*** Opening Data below ***

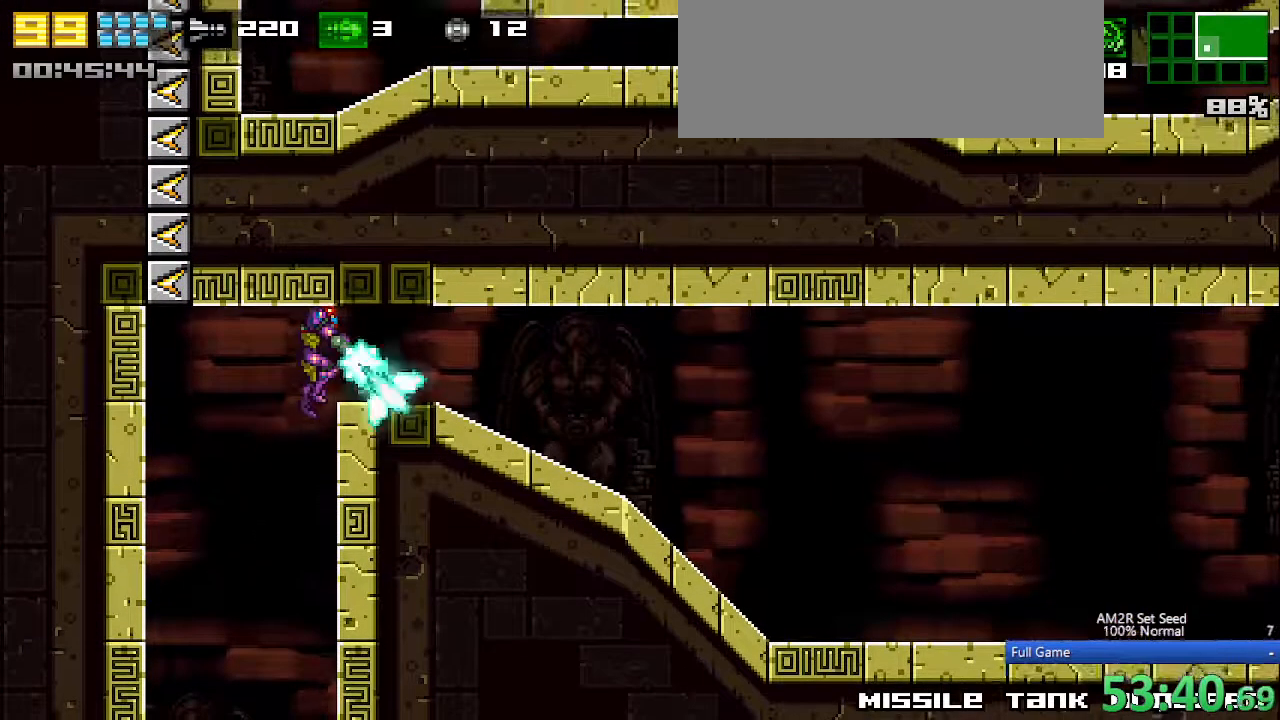
{"keys": ["right", "x"], "events": []}
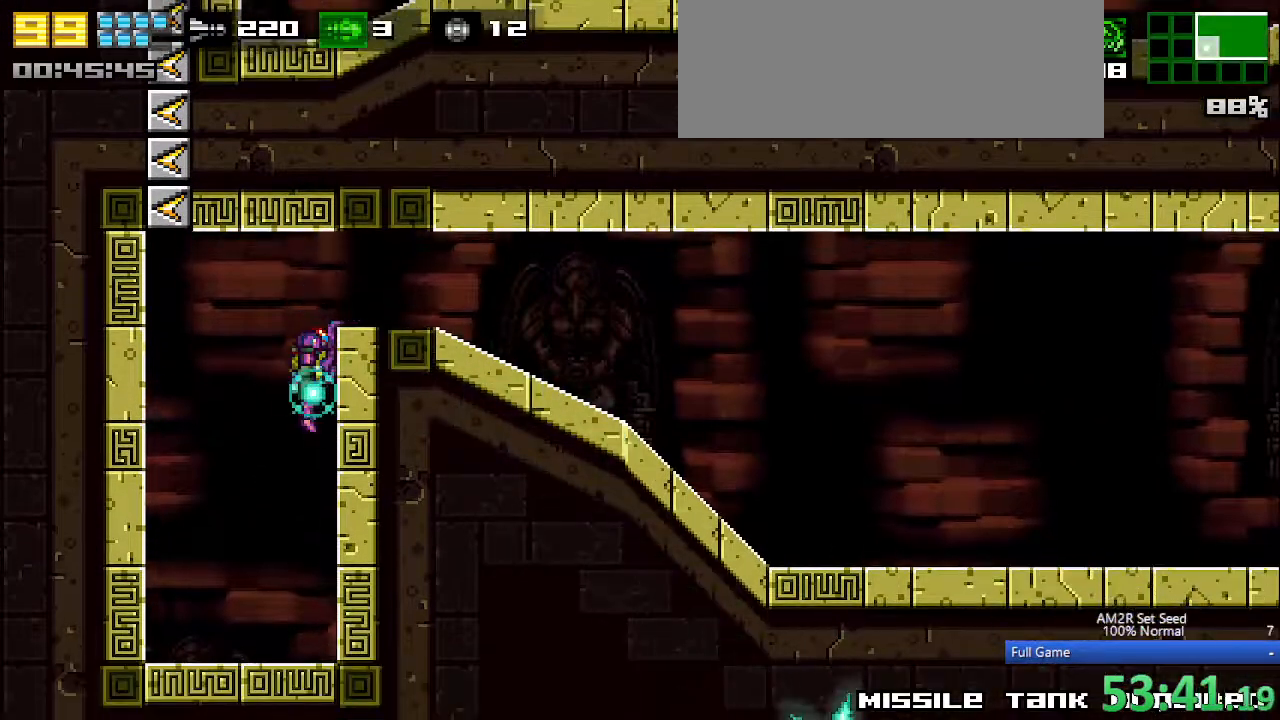
{"keys": ["right"], "events": [[483, "x", "up"]]}
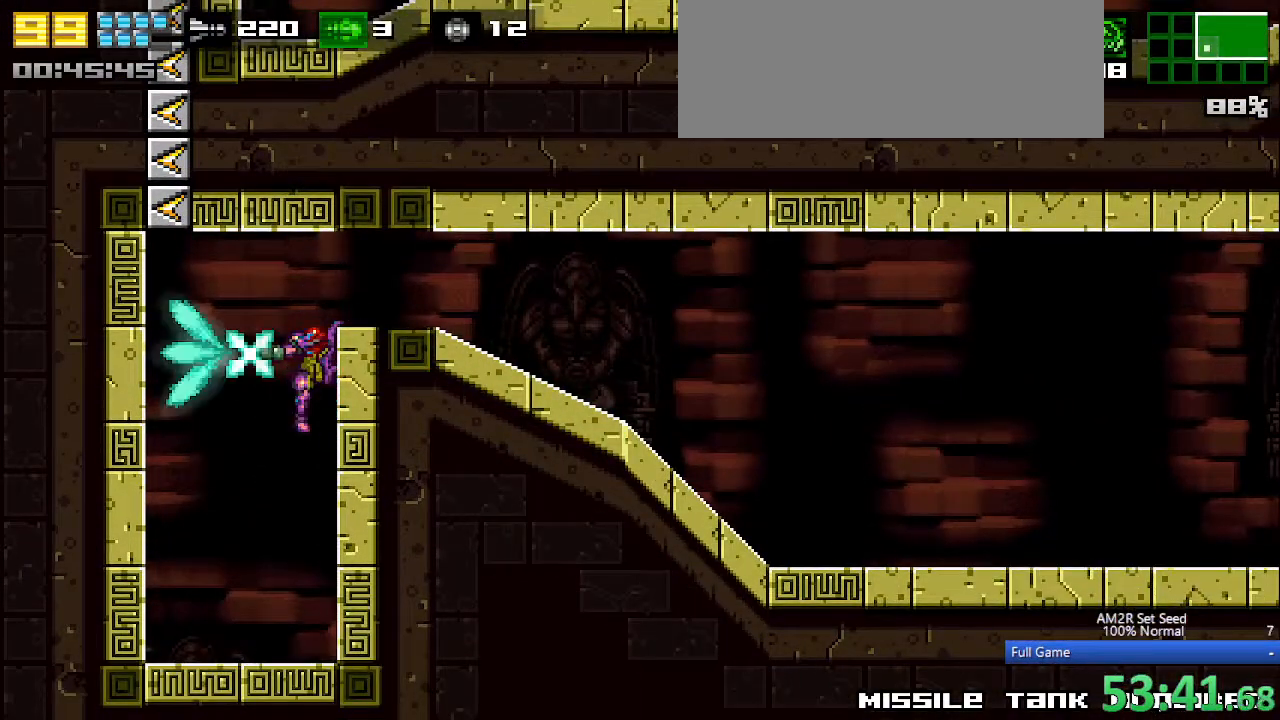
{"keys": ["right", "x"], "events": [[133, "c", "down"], [217, "c", "up"], [400, "x", "down"]]}
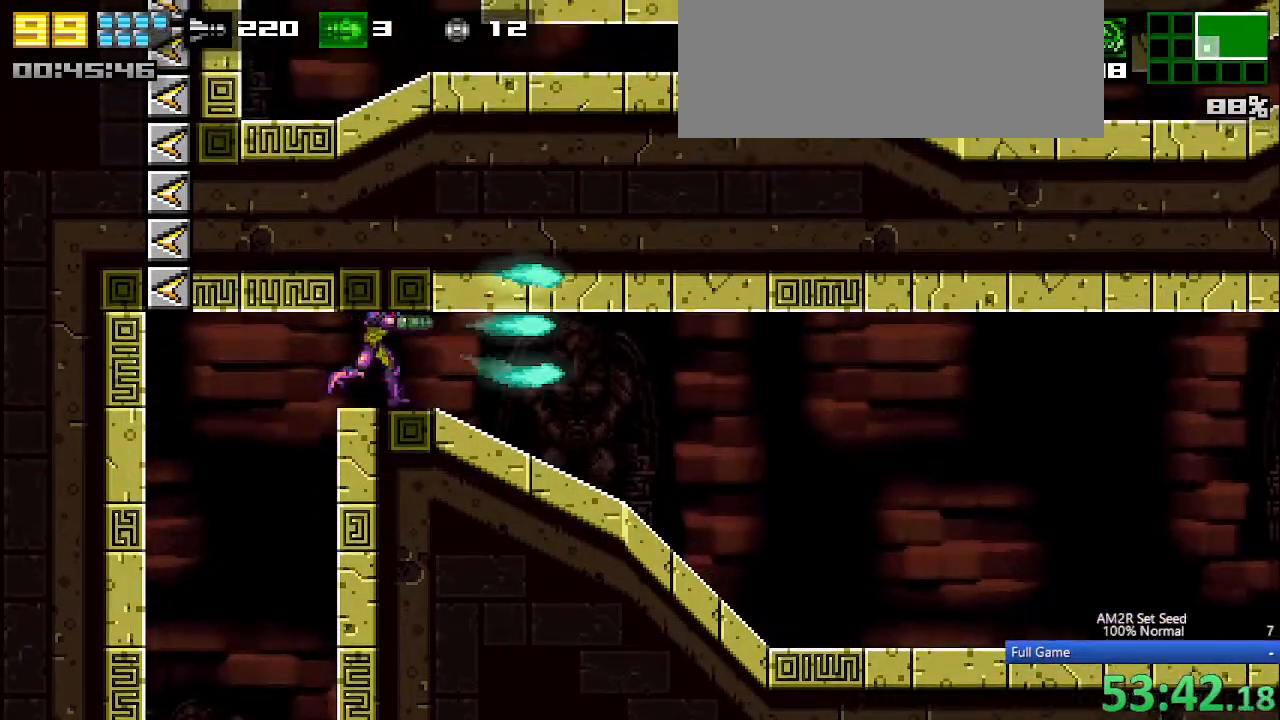
{"keys": ["right", "x"], "events": []}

*** Closing Data below ***

What is being asked -> An exact copy of every line above is needed, without the images.

Result ->
{"keys": ["right", "x"], "events": []}
{"keys": ["right"], "events": [[483, "x", "up"]]}
{"keys": ["right", "x"], "events": [[133, "c", "down"], [217, "c", "up"], [400, "x", "down"]]}
{"keys": ["right", "x"], "events": []}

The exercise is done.